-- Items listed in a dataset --
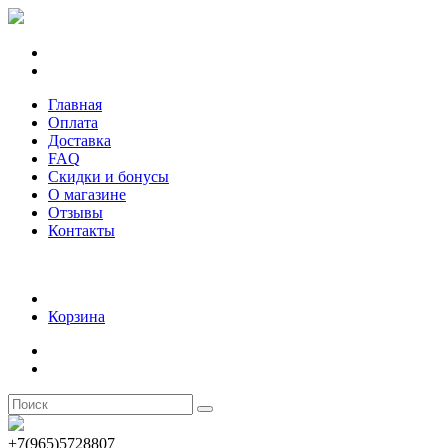
Главная
Оплата
Доставка
FAQ
Скидки и бонусы
О магазине
Отзывы
Контакты
Корзина
+7(965)5728807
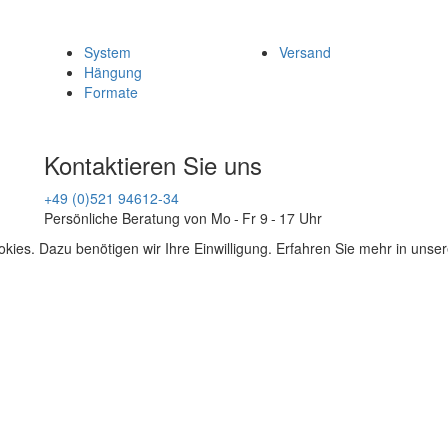
System
Versand
Hängung
Formate
Kontaktieren Sie uns
+49 (0)521 94612-34
Persönliche Beratung von Mo - Fr 9 - 17 Uhr
kies. Dazu benötigen wir Ihre Einwilligung. Erfahren Sie mehr in unse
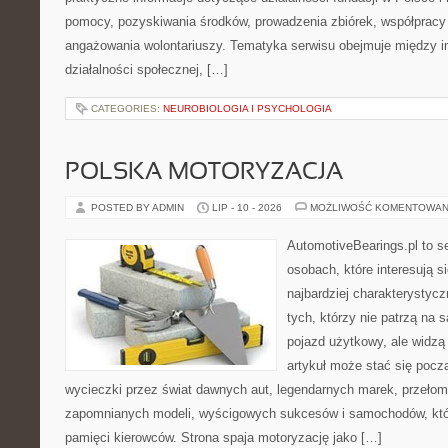
pomocy, pozyskiwania środków, prowadzenia zbiórek, współpracy
angażowania wolontariuszy. Tematyka serwisu obejmuje między 
działalności społecznej, […]
CATEGORIES:
NEUROBIOLOGIA I PSYCHOLOGIA
POLSKA MOTORYZACJA
POSTED BY ADMIN
LIP - 10 - 2026
MOŻLIWOŚĆ KOMENTOWAN
AutomotiveBearings.pl to s
osobach, które interesują s
najbardziej charakterystyc
tych, którzy nie patrzą na
pojazd użytkowy, ale widzą
artykuł może stać się pocz
wycieczki przez świat dawnych aut, legendarnych marek, przełom
zapomnianych modeli, wyścigowych sukcesów i samochodów, które
pamięci kierowców. Strona spaja motoryzację jako […]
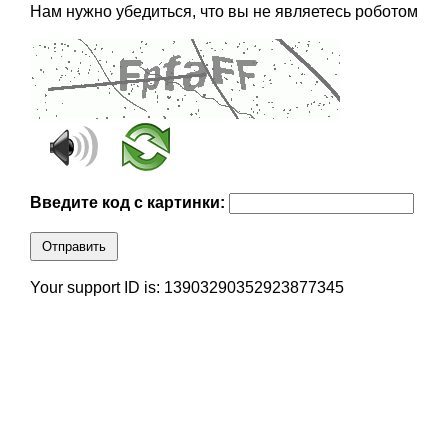
Нам нужно убедиться, что вы не являетесь роботом
Введите код с картинки:
Отправить
Your support ID is: 13903290352923877345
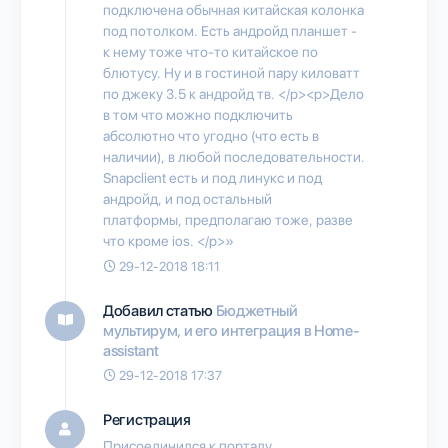
подключена обычная китайская колонка
под потолком. Есть андройд планшет -
к нему тоже что-то китайское по
блютусу. Ну и в гостиной пару киловатт
по джеку 3.5 к андройд тв. </p><p>Дело
в том что можно подключить
абсолютно что угодно (что есть в
наличии), в любой последовательности.
Snapclient есть и под линукс и под
андройд, и под остальный
платформы, предполагаю тоже, разве
что кроме ios. </p>»
29-12-2018 18:11
Добавил статью
Бюджетный
мультирум, и его интеграция в Home-
assistant
29-12-2018 17:37
Регистрация
Присоединился к порталу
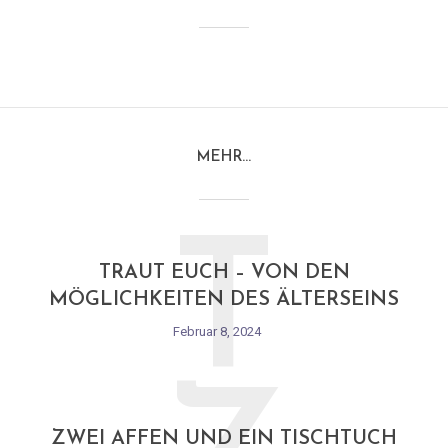
MEHR…
T
TRAUT EUCH – VON DEN
MÖGLICHKEITEN DES ÄLTERSEINS
Februar 8, 2024
ZWEI AFFEN UND EIN TISCHTUCH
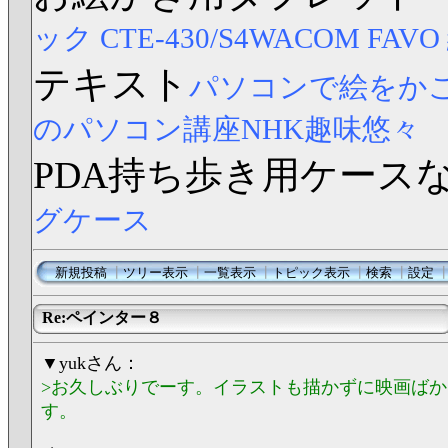
ック CTE-430/S4
WACOM FAV
テキスト
パソコンで絵をか
のパソコン講座NHK趣味悠々
PDA持ち歩き用ケース
グケース
新規投稿
┃
ツリー表示
┃
一覧表示
┃
トピック表示
┃
検索
┃
設定
Re:ペインター８
▼yukさん：
>お久しぶりでーす。イラストも描かずに映画ば
す。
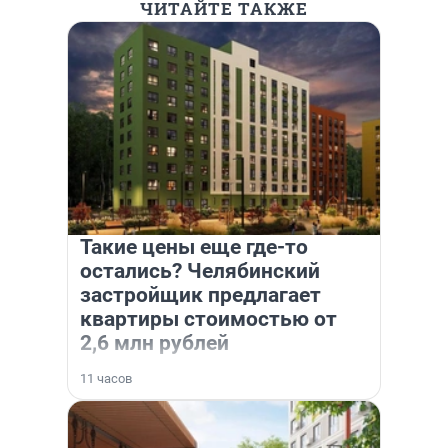
ЧИТАЙТЕ ТАКЖЕ
Такие цены еще где-то
остались? Челябинский
застройщик предлагает
квартиры стоимостью от
2,6 млн рублей
11 часов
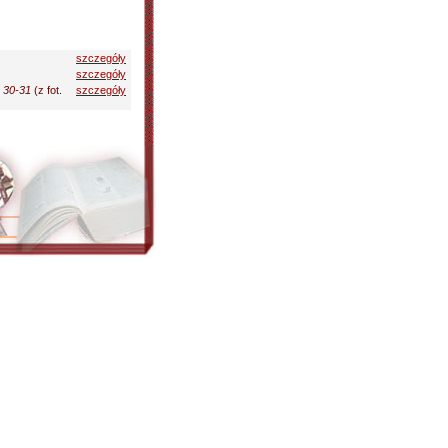
szczegóły
szczegóły
. 30-31
(z fot.
szczegóły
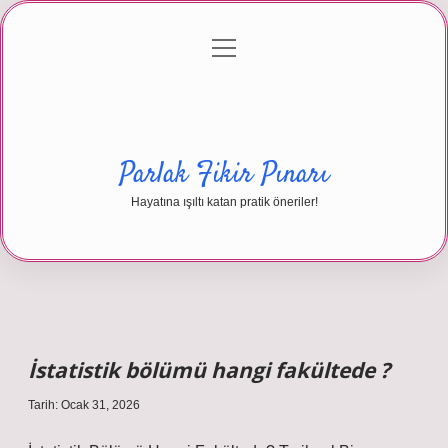
menüyü
Anasayfa
Gizlilik Politikası
Yasal Uyarı
aç
Hakkımızda
Parlak Fikir Pınarı
Hayatına ışıltı katan pratik öneriler!
İstatistik bölümü hangi fakültede ?
Tarih: Ocak 31, 2026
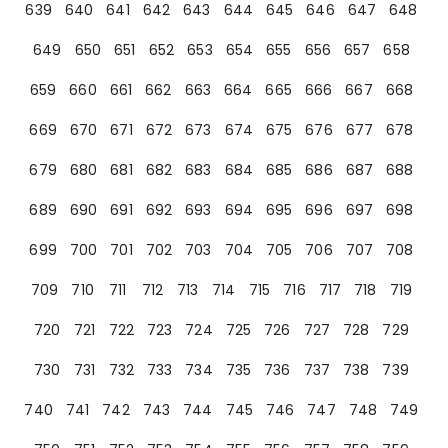
639
640
641
642
643
644
645
646
647
648
649
650
651
652
653
654
655
656
657
658
659
660
661
662
663
664
665
666
667
668
669
670
671
672
673
674
675
676
677
678
679
680
681
682
683
684
685
686
687
688
689
690
691
692
693
694
695
696
697
698
699
700
701
702
703
704
705
706
707
708
709
710
711
712
713
714
715
716
717
718
719
720
721
722
723
724
725
726
727
728
729
730
731
732
733
734
735
736
737
738
739
740
741
742
743
744
745
746
747
748
749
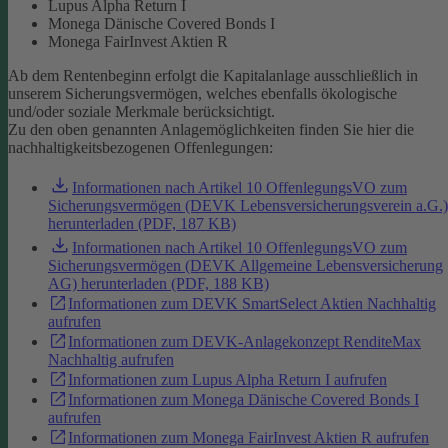
Lupus Alpha Return I
Monega Dänische Covered Bonds I
Monega FairInvest Aktien R
Ab dem Rentenbeginn erfolgt die Kapitalanlage ausschließlich in
unserem Sicherungsvermögen, welches ebenfalls ökologische
und/oder soziale Merkmale berücksichtigt.
Zu den oben genannten Anlagemöglichkeiten finden Sie hier die
nachhaltigkeitsbezogenen Offenlegungen:
Informationen nach Artikel 10 OffenlegungsVO zum
Sicherungsvermögen (DEVK Lebensversicherungsverein a.G.)
herunterladen (PDF, 187 KB)
Informationen nach Artikel 10 OffenlegungsVO zum
Sicherungsvermögen (DEVK Allgemeine Lebensversicherung
AG) herunterladen (PDF, 188 KB)
Informationen zum DEVK SmartSelect Aktien Nachhaltig
aufrufen
Informationen zum DEVK-Anlagekonzept RenditeMax
Nachhaltig aufrufen
Informationen zum Lupus Alpha Return I aufrufen
Informationen zum Monega Dänische Covered Bonds I
aufrufen
Informationen zum Monega FairInvest Aktien R aufrufen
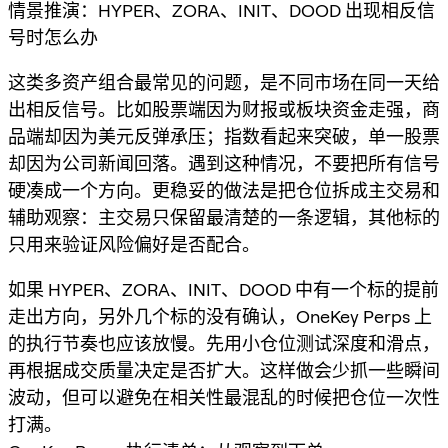
情景推演：HYPER、ZORA、INIT、DOOD 出现相反信
号时怎么办
这类多资产组合最常见的问题，是不同市场在同一天给
出相反信号。比如股票端因为财报或板块资金走强，商
品端却因为美元反弹承压；指数看起来突破，单一股票
却因为公司新闻回落。遇到这种情况，不要把所有信号
硬凑成一个方向。更稳妥的做法是把仓位拆成主交易和
辅助观察：主交易只保留最清楚的一条逻辑，其他标的
只用来验证风险偏好是否配合。
如果 HYPER、ZORA、INIT、DOOD 中有一个标的提前
走出方向，另外几个标的没有确认，OneKey Perps 上
的执行节奏也应该放慢。先用小仓位测试深度和滑点，
再根据成交质量决定是否扩大。这样做会少抓一些瞬间
波动，但可以避免在相关性最混乱的时候把仓位一次性
打满。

-- TASK REQUIREMENTS --
Beginning with the first line of the records and ending with the line that contains "artykuł może stać się pocz", reproduce every line exactly, omitting pictures and adding nothing.

-- FINISHED TASK --
Главная
Оплата
Доставка
FAQ
Скидки и бонусы
О магазине
Отзывы
Контакты
Корзина
+7(965)5728807
System
Versand
Hängung
Formate
Kontaktieren Sie uns
+49 (0)521 94612-34
Persönliche Beratung von Mo - Fr 9 - 17 Uhr
kies. Dazu benötigen wir Ihre Einwilligung. Erfahren Sie mehr in unse
pomocy, pozyskiwania środków, prowadzenia zbiórek, współpracy
angażowania wolontariuszy. Tematyka serwisu obejmuje między 
działalności społecznej, […]
CATEGORIES:
NEUROBIOLOGIA I PSYCHOLOGIA
POLSKA MOTORYZACJA
POSTED BY ADMIN
LIP - 10 - 2026
MOŻLIWOŚĆ KOMENTOWAN
AutomotiveBearings.pl to s
osobach, które interesują s
najbardziej charakterystyc
tych, którzy nie patrzą na
pojazd użytkowy, ale widzą
artykuł może stać się pocz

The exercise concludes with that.